(Stored data)
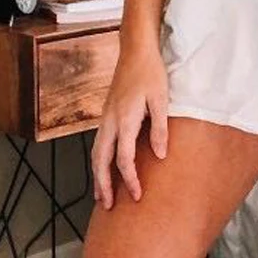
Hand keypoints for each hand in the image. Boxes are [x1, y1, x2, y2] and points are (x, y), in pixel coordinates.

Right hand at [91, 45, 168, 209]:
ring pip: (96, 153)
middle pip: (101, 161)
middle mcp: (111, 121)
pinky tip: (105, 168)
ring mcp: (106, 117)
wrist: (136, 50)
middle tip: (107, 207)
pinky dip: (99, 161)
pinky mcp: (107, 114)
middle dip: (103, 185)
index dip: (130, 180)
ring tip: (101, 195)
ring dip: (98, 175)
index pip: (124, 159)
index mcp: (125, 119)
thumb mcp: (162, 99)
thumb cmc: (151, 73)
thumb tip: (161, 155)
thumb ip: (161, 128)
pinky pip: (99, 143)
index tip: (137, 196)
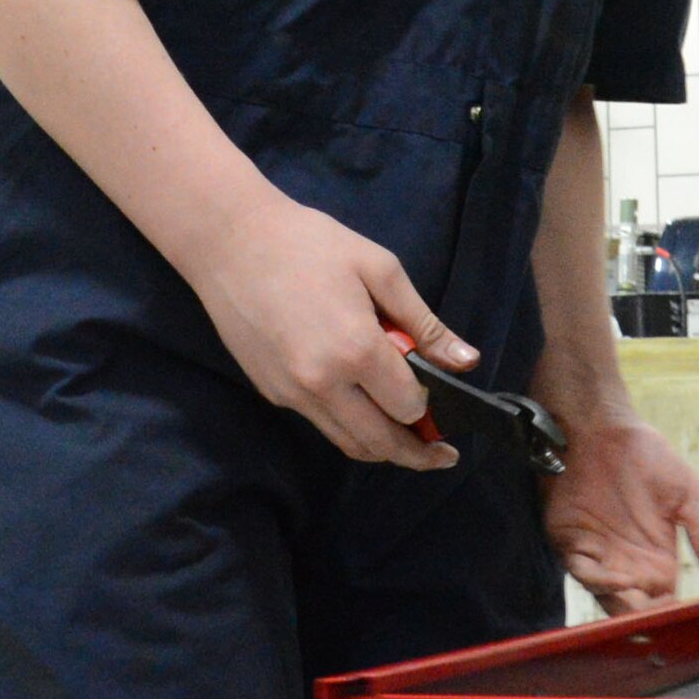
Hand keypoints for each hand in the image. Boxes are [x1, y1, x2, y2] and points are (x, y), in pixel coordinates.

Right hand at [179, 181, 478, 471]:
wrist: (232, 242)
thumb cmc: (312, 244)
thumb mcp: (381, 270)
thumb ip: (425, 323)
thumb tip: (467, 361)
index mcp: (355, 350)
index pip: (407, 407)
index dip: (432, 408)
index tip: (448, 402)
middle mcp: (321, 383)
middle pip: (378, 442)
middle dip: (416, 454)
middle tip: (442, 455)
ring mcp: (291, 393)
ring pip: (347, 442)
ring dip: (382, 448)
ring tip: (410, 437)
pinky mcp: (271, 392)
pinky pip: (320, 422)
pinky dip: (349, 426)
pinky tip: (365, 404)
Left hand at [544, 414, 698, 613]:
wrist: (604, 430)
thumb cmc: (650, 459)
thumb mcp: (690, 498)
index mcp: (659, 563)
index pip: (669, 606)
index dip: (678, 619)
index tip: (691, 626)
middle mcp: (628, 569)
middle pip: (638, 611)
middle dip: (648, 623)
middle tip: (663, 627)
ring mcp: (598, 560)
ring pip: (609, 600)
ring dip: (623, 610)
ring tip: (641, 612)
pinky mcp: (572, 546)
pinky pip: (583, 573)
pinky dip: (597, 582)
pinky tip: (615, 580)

...

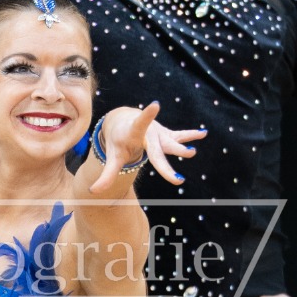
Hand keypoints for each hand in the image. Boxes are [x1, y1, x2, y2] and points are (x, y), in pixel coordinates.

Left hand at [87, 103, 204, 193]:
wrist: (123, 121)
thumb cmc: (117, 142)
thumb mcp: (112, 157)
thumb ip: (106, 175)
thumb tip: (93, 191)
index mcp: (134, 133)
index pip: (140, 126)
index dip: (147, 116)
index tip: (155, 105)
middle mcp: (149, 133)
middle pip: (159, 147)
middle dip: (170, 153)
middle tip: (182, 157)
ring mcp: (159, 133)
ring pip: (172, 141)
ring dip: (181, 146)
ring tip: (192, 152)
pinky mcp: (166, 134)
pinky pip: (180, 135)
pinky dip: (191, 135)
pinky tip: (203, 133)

What you are asked to do: Produce only the lines from the line containing "middle tip: (663, 627)" through the line containing "pinky tip: (615, 580)", inclusive of both, exactly as they stand in the entries above.

Response area:
middle tip: (663, 627)
ring mcp: (598, 560)
ring pip: (609, 600)
ring dip: (623, 610)
ring tip: (641, 612)
pinky mcp: (572, 546)
pinky pip: (583, 573)
pinky dip: (597, 582)
pinky tip: (615, 580)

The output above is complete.